How to fix this? I do not use btrfs, but ext3 (and the access was down on
the block level, not on the fs level, so this btrs-related commit should not
cause such a regression).
Best,
Dominik
--
Well, you've already bisected down to an offending if statement, that's a huge help. I'll try to reproduce this and fix it up today. But, I'm surprised your drive is doing 8K dio reads at 16MB/s, that seems a little high. -chris --
Hrm, I made sure there were no perf regressions when I wast testing this stuff,
though I think I only tested xfs and ext4. Originally I had a test where if we
provided our own submit_io, so maybe as a workaround just make
if (dio->final_block_in_bio != dio->cur_page_block ||
cur_offset != bio_next_offset)
look like this
if (dio->final_block_in_bio != dio->cur_page_block ||
(dio->submit_io && cur_offset != bio_next_offset))

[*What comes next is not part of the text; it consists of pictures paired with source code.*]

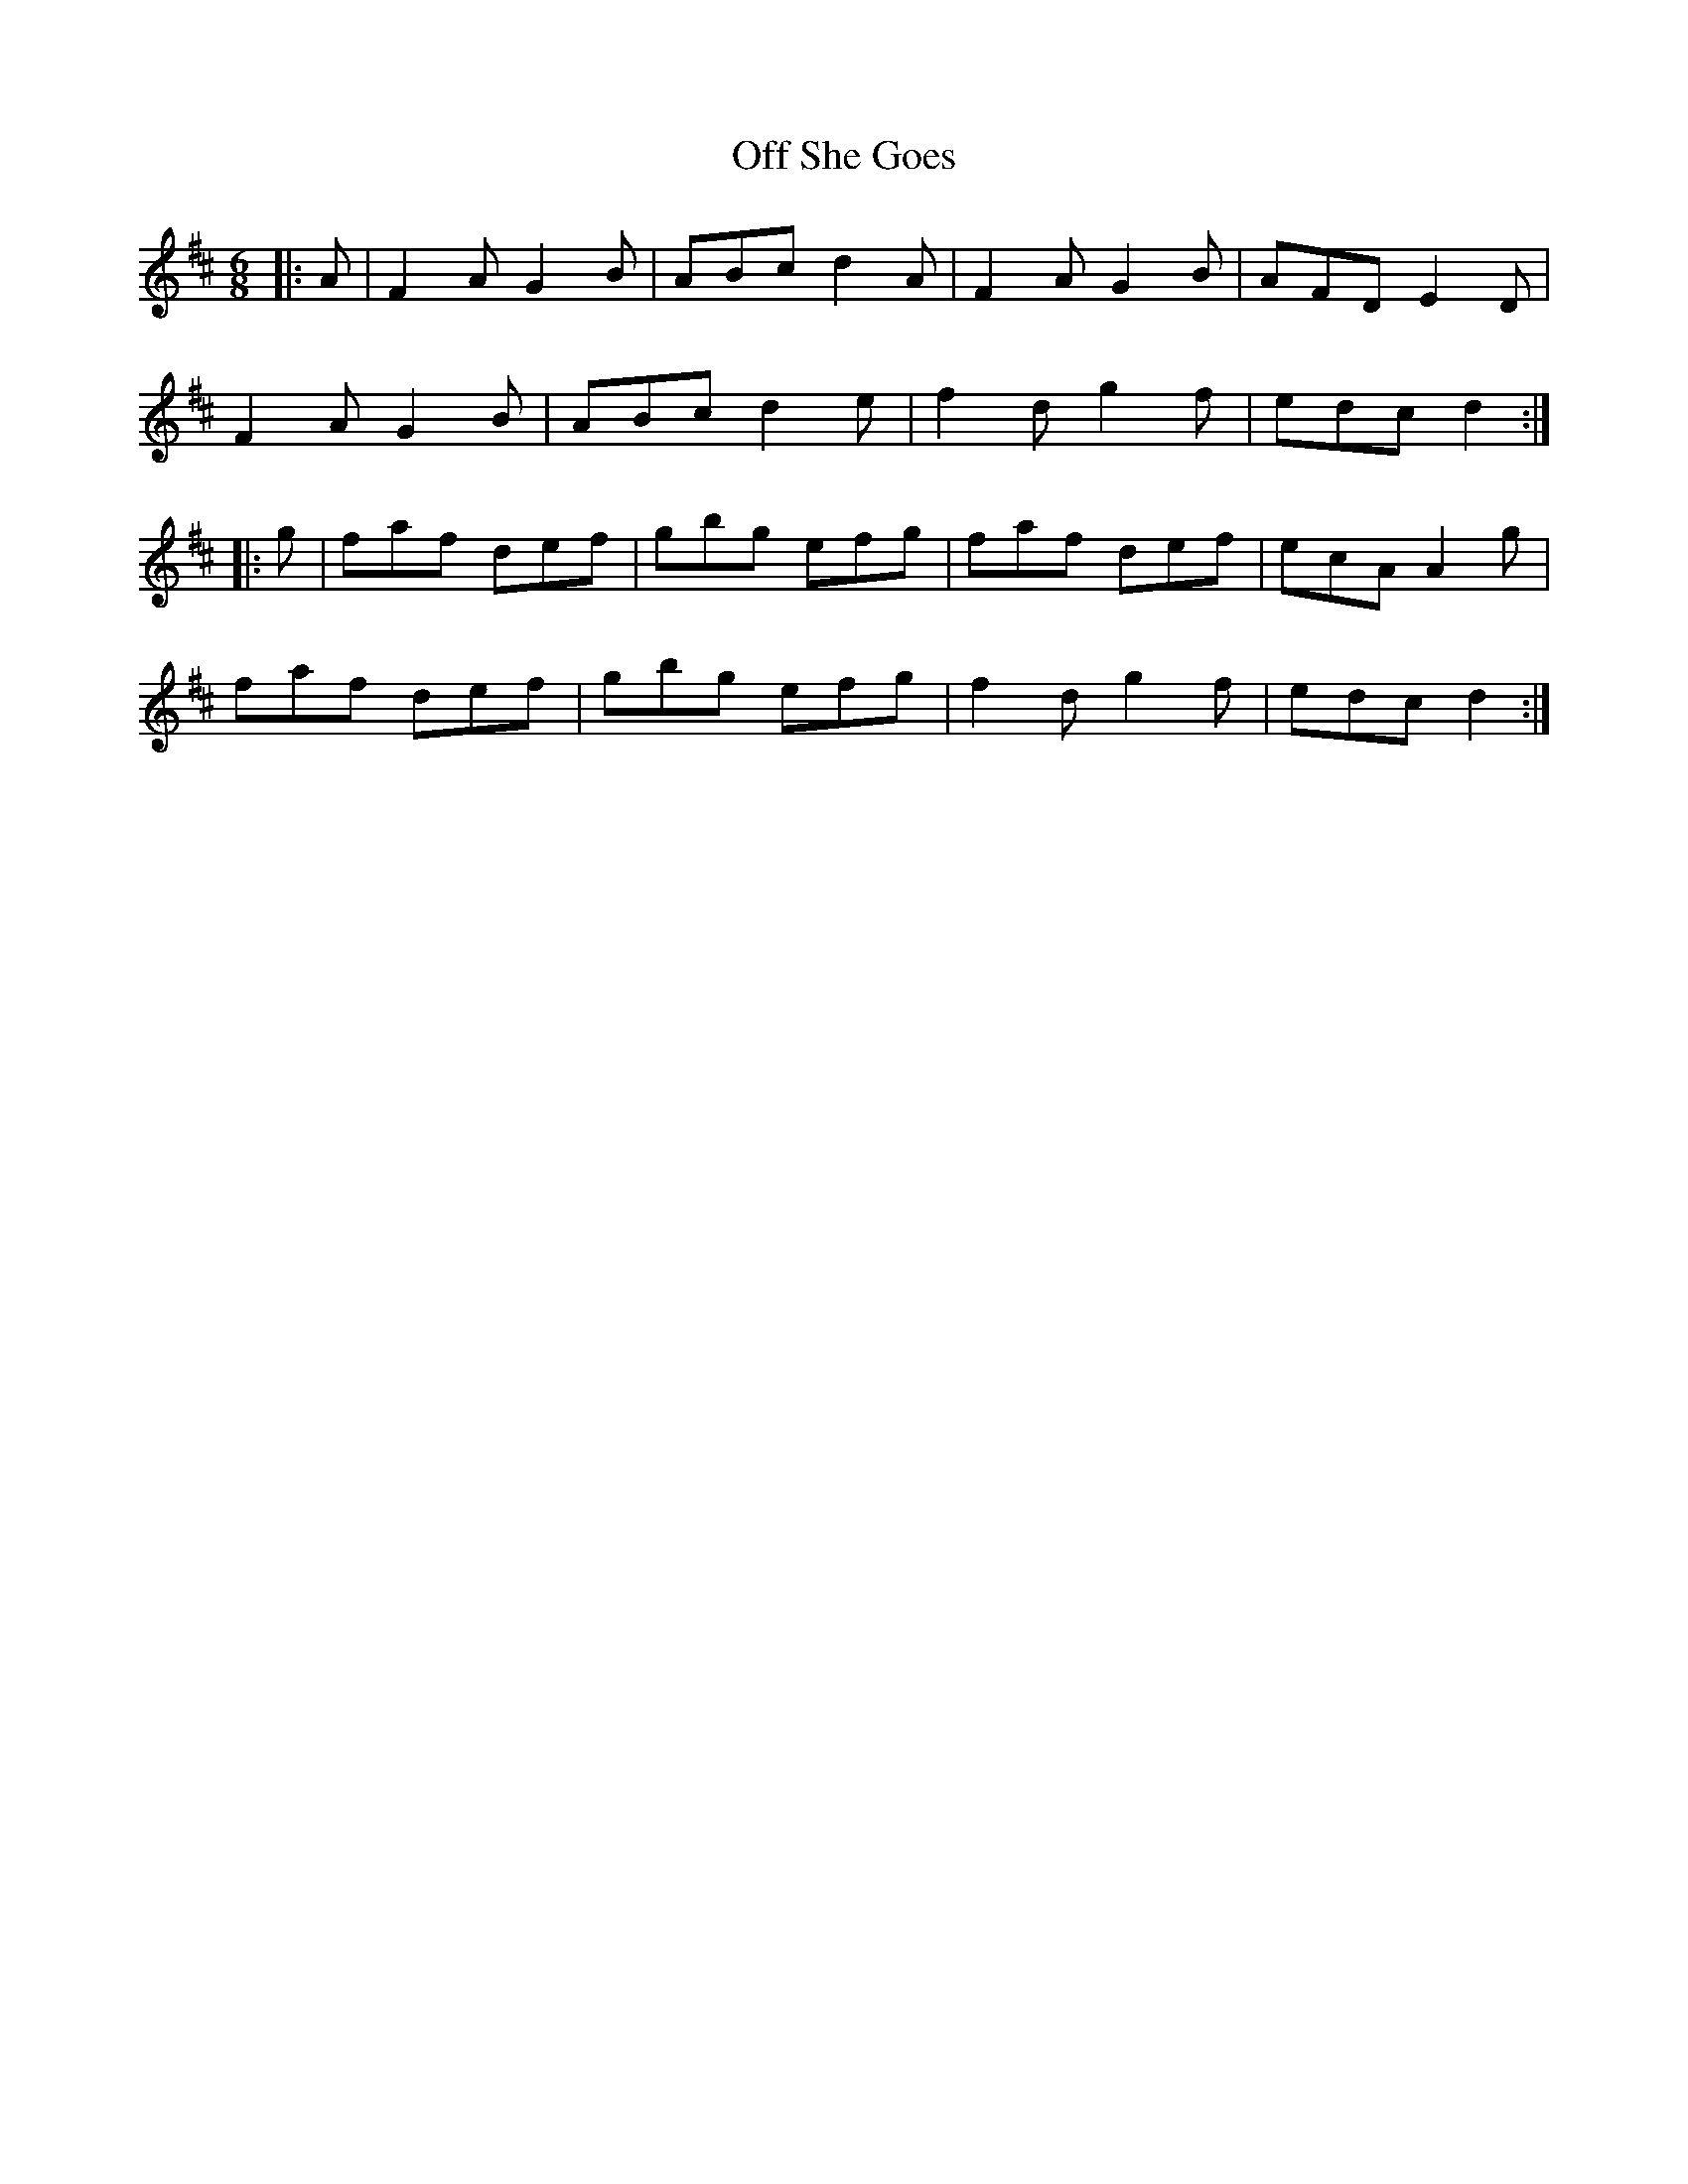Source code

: X: 30020
T: Off She Goes
R: jig
M: 6/8
K: Dmajor
|:A|F2 A G2 B|ABc d2 A|F2 A G2 B|AFD E2 D|
F2 A G2 B|ABc d2 e|f2 d g2 f|edc d2:|
|:g|faf def|gbg efg|faf def|ecA A2 g|
faf def|gbg efg|f2 d g2 f|edc d2:|

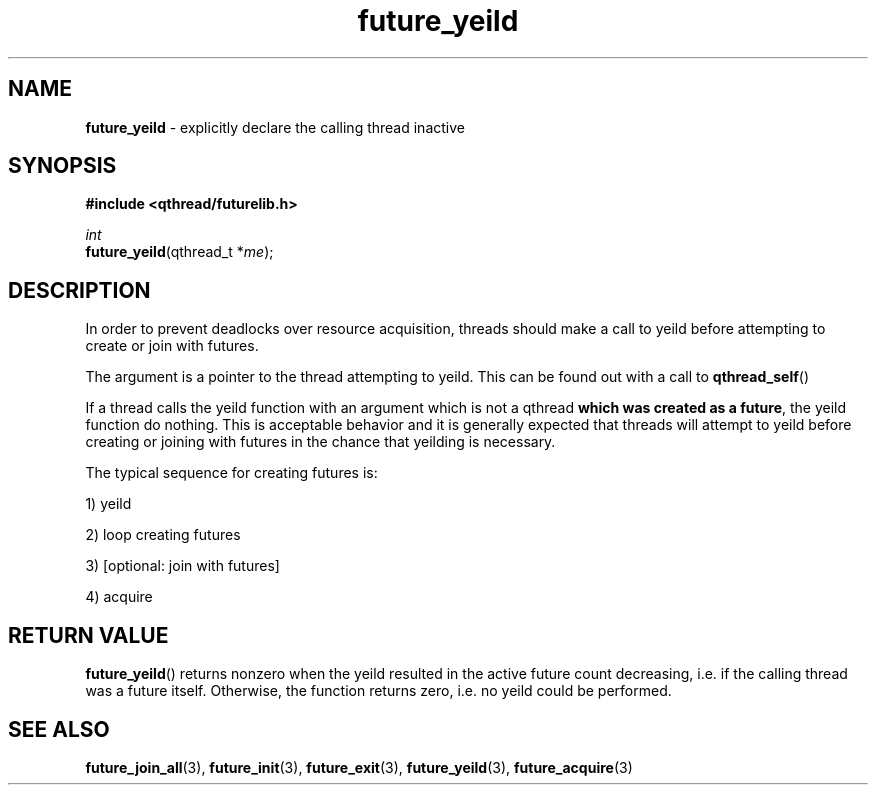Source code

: .TH future_yeild 3 "NOVEMBER 2006" libqthread "libqthread"
.SH NAME
\fBfuture_yeild\fR \- explicitly declare the calling thread inactive
.SH SYNOPSIS
.B #include <qthread/futurelib.h>

.I int
.br
\fBfuture_yeild\fR(qthread_t *\fIme\fR);
.PP

.SH DESCRIPTION
In order to prevent deadlocks over resource acquisition, threads should
make a call to yeild before attempting to create or join with futures.
.PP
The argument is a pointer to the thread attempting to yeild.
This can be found out with a call to \fBqthread_self\fR()
.PP
If a thread calls the yeild function with an argument which
is not a qthread \fBwhich was created as a future\fR, the
yeild function do nothing. This is acceptable behavior and
it is generally expected that threads will attempt to yeild
before creating or joining with futures in the chance that
yeilding is necessary.
.PP
The typical sequence for creating futures is: 
.PP
1) yeild 
.PP
2) loop creating futures
.PP 
3) [optional: join with futures]
.PP
4) acquire
.SH "RETURN VALUE"
\fBfuture_yeild\fR() returns nonzero when the yeild resulted in the
active future count decreasing, i.e. if the calling thread was a
future itself. Otherwise, the function returns zero, i.e. no yeild
could be performed.
.SH "SEE ALSO"
.BR future_join_all (3),
.BR future_init (3),
.BR future_exit (3),
.BR future_yeild (3),
.BR future_acquire (3)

and that should limit my change to only btrfs. I know why it could cause a
problem, but this change shouldn't be causing a 400% regression. I suspect
something else is afoot here. Thanks,
Josef
--
I'm not sure why you think that. We're talking about a plain old SATA disk, right? I can get 40-50MB/s on my systems for 8KB O_DIRECT reads. What am I missing? Cheers, Jeff --
Clearly I'm wrong, his drive is going much faster ;) I expect the smaller reads to be slower but the drive's internal cache is doing well. -chris --